─── DATA ENTRIES

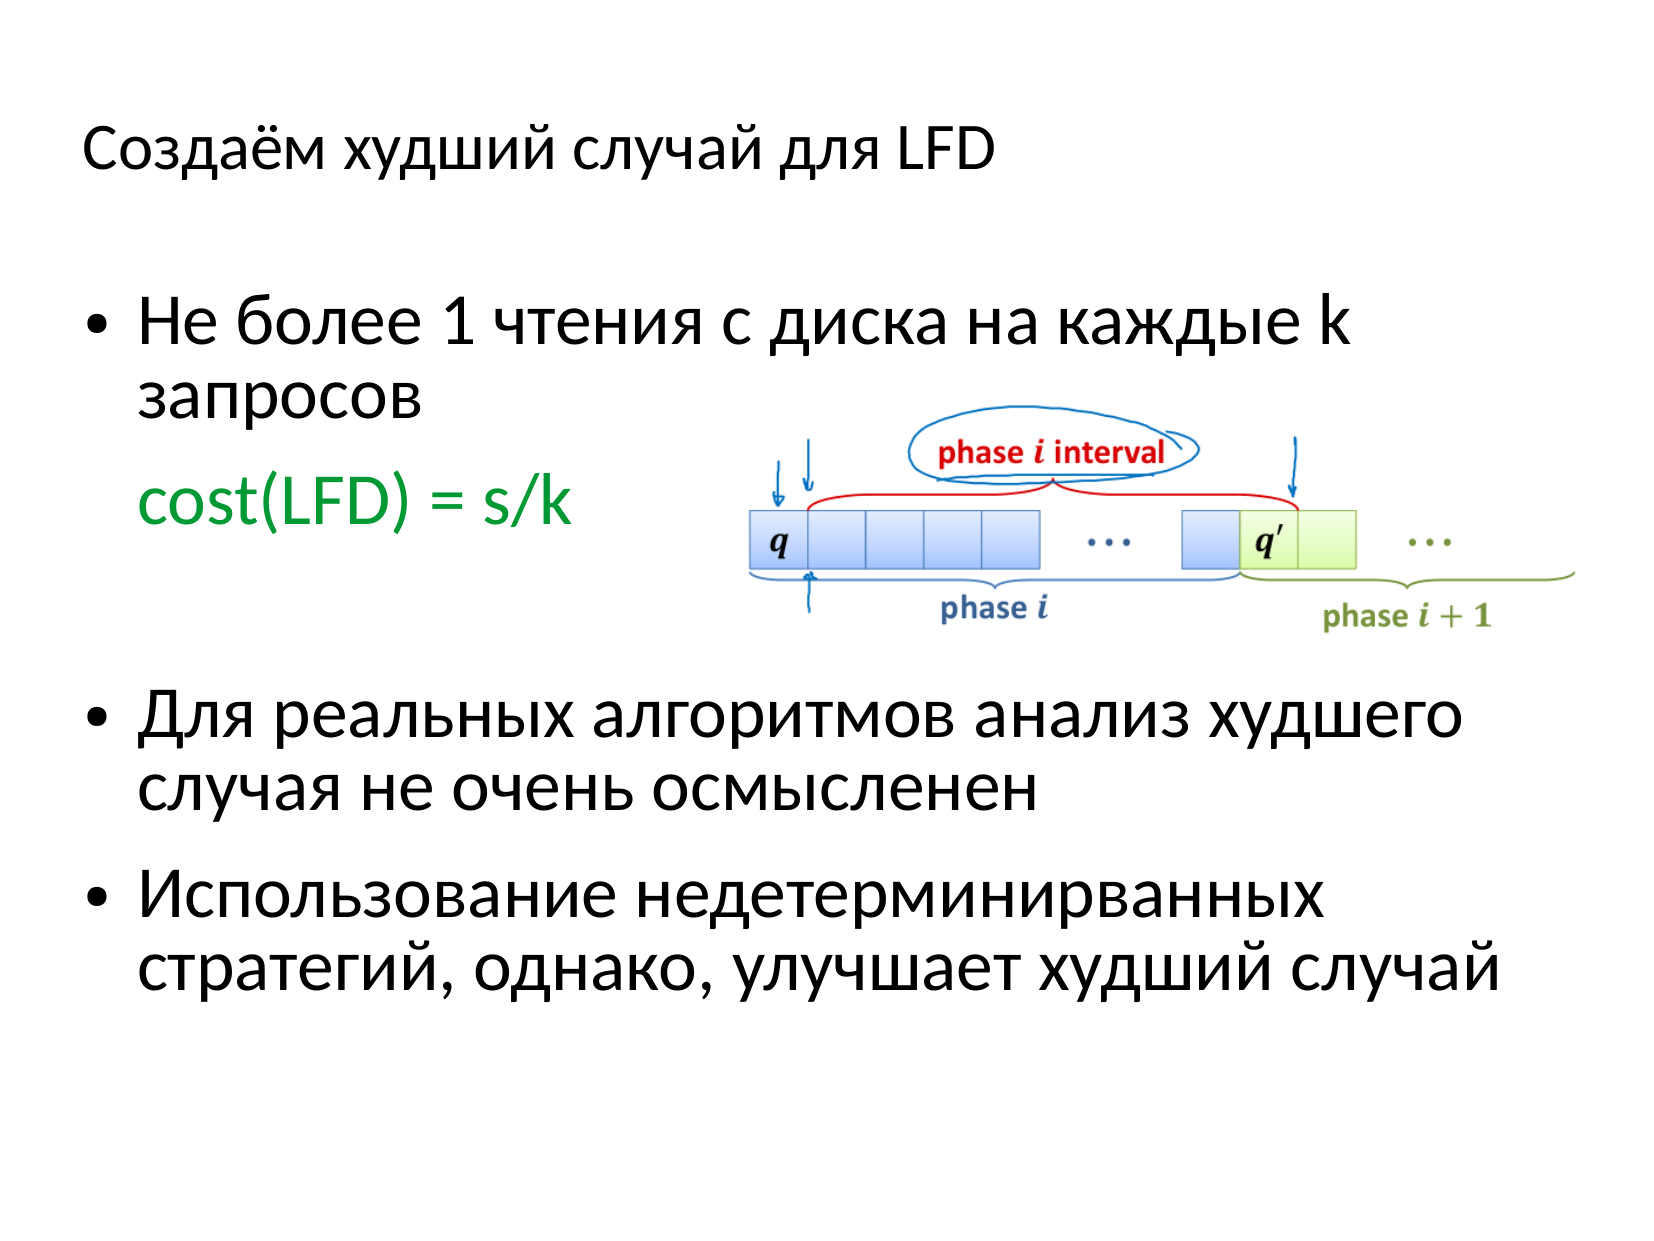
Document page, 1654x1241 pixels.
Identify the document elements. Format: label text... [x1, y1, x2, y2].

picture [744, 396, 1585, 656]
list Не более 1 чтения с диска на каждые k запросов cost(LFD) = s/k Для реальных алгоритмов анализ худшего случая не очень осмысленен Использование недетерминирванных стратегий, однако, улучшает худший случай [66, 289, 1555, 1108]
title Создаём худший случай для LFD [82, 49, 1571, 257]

──────
─── DATA ENTRIES

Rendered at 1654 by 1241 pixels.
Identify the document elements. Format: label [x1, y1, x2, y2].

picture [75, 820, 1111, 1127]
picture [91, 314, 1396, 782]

──────

### EXERCISE OBJECTIVE
Return every line from the one containing "Document page, 1654x1241 pixels." up to and including the one containing "title Создаём худший", exactly as each one stands.

### OUTPUT FOR THIS EXERCISE
Document page, 1654x1241 pixels.
Identify the document elements. Format: label text... [x1, y1, x2, y2].

picture [744, 396, 1585, 656]
list Не более 1 чтения с диска на каждые k запросов cost(LFD) = s/k Для реальных алгоритмов анализ худшего случая не очень осмысленен Использование недетерминирванных стратегий, однако, улучшает худший случай [66, 289, 1555, 1108]
title Создаём худший случай для LFD [82, 49, 1571, 257]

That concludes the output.